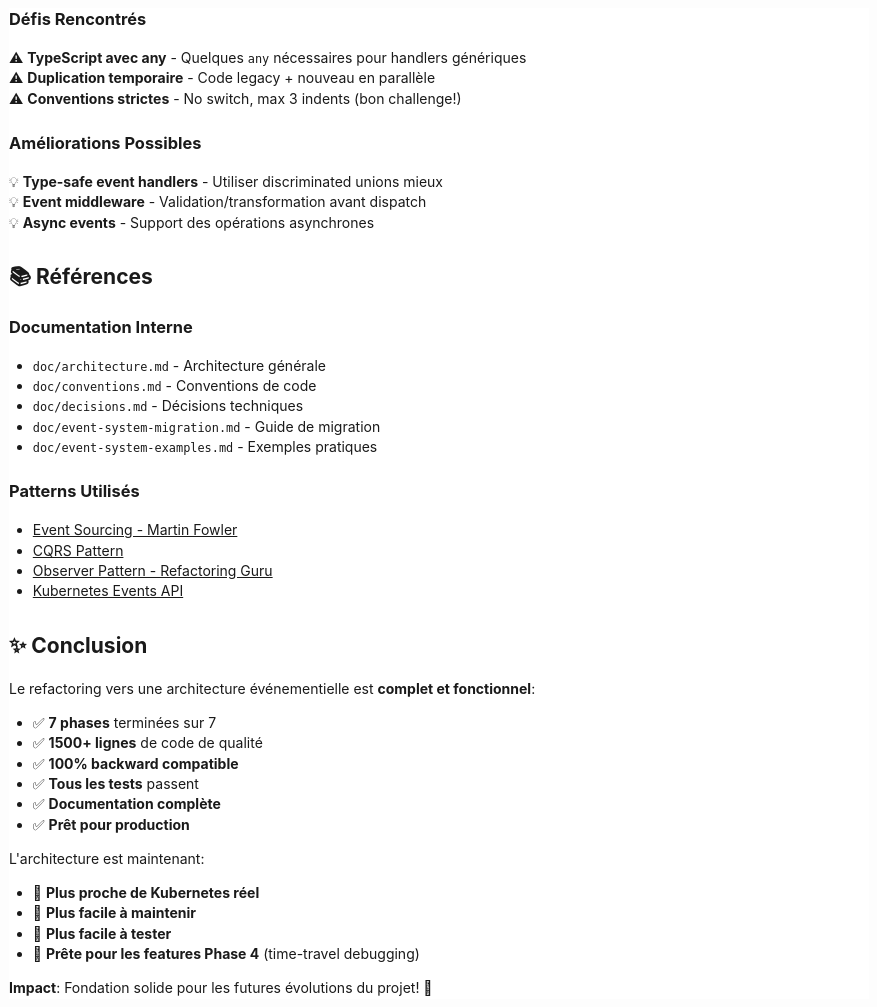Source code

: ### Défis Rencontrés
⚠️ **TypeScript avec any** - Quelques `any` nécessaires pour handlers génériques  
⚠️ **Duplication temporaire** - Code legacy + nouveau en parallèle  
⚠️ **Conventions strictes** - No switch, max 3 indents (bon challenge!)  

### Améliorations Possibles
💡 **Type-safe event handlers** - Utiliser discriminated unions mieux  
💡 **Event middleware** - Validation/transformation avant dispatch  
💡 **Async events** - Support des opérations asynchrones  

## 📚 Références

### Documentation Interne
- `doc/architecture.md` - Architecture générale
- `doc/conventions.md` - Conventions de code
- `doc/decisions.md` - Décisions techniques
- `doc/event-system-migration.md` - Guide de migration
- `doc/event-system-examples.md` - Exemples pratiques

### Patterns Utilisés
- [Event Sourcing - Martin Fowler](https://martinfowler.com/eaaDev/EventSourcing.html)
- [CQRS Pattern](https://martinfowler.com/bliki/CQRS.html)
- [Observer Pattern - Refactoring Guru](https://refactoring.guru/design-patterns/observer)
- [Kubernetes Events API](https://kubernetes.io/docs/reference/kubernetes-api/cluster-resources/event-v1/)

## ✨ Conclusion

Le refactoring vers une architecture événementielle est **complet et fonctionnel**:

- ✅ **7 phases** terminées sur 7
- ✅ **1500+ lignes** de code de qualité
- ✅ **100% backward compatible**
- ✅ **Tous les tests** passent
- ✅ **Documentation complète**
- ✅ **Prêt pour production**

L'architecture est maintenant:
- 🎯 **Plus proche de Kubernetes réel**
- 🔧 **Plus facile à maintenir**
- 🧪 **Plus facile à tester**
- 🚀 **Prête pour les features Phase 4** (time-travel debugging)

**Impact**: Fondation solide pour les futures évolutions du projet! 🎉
------------------------------------------------
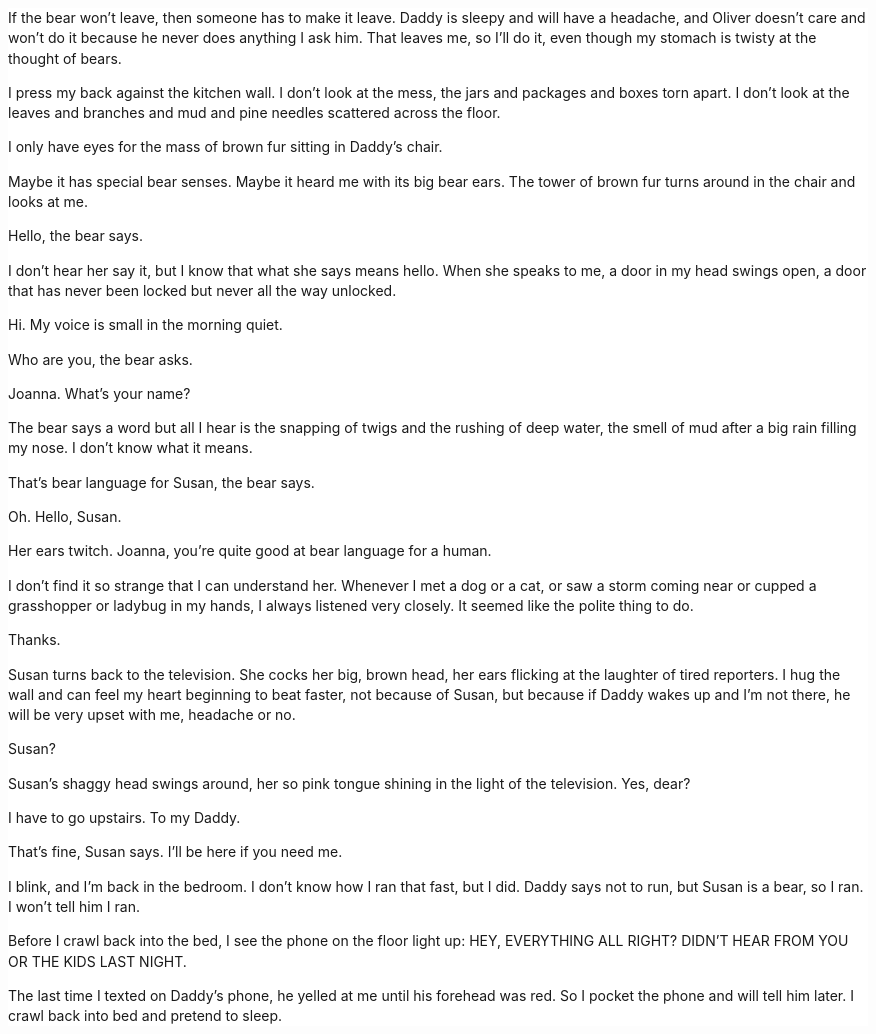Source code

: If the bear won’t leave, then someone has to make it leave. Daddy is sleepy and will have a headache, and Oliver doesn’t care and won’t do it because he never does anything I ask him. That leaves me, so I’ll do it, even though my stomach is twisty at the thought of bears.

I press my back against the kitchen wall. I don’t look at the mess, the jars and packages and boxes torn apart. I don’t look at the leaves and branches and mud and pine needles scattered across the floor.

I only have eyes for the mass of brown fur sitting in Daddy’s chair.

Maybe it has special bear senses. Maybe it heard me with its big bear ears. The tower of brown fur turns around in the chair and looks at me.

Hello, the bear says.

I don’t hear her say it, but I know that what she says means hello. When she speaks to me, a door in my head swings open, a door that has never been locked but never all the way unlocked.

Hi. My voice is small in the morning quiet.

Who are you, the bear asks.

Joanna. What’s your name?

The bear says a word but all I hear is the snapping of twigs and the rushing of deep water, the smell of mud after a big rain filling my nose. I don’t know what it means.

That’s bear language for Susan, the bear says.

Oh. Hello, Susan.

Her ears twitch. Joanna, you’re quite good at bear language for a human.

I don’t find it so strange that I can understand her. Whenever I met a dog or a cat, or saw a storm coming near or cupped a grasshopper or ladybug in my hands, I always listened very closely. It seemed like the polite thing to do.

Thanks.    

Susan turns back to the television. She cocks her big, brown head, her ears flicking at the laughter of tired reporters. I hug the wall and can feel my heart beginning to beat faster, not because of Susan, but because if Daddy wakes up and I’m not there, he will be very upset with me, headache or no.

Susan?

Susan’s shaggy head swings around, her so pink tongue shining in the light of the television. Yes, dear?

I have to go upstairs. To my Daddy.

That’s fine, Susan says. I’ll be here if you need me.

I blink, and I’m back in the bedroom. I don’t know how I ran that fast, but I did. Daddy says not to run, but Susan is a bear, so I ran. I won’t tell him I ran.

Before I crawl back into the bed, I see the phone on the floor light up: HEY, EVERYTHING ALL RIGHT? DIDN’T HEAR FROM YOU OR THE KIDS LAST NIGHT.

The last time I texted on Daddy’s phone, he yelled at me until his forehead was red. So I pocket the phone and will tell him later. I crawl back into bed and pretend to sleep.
------------------------------------------------
→ Task to carry out:
Above are the records; from them, give again exactly the lines from the one containing "That’s bear language" through the one containing "I don’t find", both included.

→ Exercise solution:
That’s bear language for Susan, the bear says.

Oh. Hello, Susan.

Her ears twitch. Joanna, you’re quite good at bear language for a human.

I don’t find it so strange that I can understand her. Whenever I met a dog or a cat, or saw a storm coming near or cupped a grasshopper or ladybug in my hands, I always listened very closely. It seemed like the polite thing to do.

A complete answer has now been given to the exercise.